According to Article 4 of the aforementioned Act:
- The employer shall – after concluding an agreement, and in the event of failing to conclude an agreement after fulfilling the obligation referred to in Article 3 (4) or (5) – notify in writing the competent district labour office of the adopted arrangements for group dismissal, including the number of employed and dismissed workers and the reasons for their dismissal, the period within which the dismissal is to take place, as well as of the consultation of the intended group dismissal with the company trade unions or with the representatives of employees selected in accordance with the procedure adopted at the employer.
1a. In the event of an intention to carry out collective redundancies concerning members of the crew of a sea-going vessel of Polish nationality, the employer shall forward the information referred to in subsection 1 to the district labour office competent as regards the seat of the shipowner.
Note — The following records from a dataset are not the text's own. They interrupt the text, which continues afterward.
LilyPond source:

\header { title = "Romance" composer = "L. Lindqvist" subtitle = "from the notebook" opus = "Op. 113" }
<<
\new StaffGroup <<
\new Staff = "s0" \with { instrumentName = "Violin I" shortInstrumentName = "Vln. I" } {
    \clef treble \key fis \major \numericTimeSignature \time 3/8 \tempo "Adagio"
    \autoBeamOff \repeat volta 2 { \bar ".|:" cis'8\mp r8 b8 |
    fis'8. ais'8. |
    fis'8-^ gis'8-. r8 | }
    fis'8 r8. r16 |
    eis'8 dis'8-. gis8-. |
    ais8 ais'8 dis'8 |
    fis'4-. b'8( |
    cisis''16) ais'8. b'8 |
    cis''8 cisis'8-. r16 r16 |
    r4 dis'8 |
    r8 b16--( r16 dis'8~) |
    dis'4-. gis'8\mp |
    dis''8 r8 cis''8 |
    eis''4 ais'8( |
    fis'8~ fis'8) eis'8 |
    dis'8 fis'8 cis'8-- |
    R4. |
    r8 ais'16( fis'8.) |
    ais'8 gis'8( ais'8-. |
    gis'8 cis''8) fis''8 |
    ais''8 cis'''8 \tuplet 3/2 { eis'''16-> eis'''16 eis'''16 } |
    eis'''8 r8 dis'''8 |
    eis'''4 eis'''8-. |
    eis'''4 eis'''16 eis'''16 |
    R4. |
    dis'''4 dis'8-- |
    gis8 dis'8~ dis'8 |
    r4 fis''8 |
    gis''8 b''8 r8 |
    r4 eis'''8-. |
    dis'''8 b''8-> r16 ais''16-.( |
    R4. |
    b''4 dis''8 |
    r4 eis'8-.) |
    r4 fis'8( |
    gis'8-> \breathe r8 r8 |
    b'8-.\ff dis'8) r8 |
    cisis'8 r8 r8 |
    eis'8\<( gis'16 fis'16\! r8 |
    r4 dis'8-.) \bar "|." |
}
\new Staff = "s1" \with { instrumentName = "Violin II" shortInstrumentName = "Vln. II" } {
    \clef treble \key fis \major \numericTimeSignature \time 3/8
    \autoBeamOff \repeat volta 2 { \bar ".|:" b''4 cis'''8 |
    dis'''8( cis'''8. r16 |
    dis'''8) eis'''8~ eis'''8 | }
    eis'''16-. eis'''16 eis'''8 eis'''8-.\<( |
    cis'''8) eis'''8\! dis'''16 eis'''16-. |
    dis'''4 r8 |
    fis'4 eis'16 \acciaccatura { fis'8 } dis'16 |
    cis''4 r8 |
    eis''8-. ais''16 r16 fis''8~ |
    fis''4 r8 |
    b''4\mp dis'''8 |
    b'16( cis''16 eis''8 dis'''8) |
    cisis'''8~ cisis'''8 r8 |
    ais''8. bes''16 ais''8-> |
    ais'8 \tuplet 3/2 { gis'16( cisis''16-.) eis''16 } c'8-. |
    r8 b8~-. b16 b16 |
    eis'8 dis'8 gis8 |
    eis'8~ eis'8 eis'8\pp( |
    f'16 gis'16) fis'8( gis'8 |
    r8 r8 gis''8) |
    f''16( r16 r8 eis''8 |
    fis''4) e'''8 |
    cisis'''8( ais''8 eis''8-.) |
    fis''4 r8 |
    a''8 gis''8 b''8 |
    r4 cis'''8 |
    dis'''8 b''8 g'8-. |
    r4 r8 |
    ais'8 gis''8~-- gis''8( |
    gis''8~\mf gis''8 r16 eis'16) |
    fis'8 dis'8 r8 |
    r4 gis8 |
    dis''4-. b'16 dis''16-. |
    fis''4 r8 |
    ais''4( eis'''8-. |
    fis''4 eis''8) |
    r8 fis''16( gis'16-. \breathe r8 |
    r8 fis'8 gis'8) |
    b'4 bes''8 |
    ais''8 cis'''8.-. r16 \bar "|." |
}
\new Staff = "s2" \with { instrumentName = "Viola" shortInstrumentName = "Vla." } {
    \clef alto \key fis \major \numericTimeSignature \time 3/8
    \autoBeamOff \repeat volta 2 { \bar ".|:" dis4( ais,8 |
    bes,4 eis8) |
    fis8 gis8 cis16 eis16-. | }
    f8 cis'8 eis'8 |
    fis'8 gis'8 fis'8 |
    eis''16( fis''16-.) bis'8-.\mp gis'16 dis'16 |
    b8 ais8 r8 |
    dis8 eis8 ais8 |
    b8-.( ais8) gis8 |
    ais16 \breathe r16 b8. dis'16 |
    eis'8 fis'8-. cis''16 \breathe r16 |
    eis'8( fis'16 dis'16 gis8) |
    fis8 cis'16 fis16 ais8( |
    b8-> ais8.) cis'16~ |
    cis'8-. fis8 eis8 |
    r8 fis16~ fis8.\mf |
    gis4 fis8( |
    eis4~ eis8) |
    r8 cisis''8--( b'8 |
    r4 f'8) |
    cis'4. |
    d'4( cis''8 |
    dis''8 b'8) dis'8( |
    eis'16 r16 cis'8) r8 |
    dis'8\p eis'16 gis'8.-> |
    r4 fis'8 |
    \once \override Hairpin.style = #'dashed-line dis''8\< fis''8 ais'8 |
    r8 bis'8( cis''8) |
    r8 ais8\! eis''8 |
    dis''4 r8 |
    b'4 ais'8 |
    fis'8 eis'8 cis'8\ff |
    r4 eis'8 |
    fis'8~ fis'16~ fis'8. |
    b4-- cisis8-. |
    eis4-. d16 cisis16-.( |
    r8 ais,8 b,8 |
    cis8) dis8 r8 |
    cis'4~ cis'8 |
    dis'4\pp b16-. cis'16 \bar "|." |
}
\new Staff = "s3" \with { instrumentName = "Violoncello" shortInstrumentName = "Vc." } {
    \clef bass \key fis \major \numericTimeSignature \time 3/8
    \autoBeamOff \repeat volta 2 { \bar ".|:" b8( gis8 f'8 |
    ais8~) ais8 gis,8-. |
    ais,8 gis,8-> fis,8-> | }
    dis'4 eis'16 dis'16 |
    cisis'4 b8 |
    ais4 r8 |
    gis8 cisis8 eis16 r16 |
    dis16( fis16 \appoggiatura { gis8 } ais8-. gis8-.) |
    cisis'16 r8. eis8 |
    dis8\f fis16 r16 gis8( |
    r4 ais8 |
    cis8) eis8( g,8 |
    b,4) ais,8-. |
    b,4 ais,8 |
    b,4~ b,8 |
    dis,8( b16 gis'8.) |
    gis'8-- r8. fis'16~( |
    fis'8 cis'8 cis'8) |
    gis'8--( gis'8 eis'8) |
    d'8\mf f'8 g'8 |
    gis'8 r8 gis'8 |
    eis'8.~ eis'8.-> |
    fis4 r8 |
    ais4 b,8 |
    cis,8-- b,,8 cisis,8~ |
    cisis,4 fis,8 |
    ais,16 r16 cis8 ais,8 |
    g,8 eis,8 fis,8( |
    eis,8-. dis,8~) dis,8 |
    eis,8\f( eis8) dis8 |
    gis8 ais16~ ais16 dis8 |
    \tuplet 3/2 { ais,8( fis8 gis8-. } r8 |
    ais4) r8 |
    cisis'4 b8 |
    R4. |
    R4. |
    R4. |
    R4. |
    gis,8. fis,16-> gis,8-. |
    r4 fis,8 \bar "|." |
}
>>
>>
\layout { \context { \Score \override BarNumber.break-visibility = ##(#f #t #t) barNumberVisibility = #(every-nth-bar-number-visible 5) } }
- The employer shall provide a copy of the notification referred to in paragraph (1) to the company trade union organisations. The company trade union organisations may present their opinion on the collective redundancy to the competent district labour office.
- Where there are no company trade union organisations at the employer concerned, the provision of paragraph (2) shall apply mutatis mutandis to the employees’ representatives elected in accordance with the procedure adopted at the employer concerned.
- In the event of termination of the employer’s activities as a result of a final court decision, the notification referred to in paragraph (1) shall be required when so requested by the competent district employment office.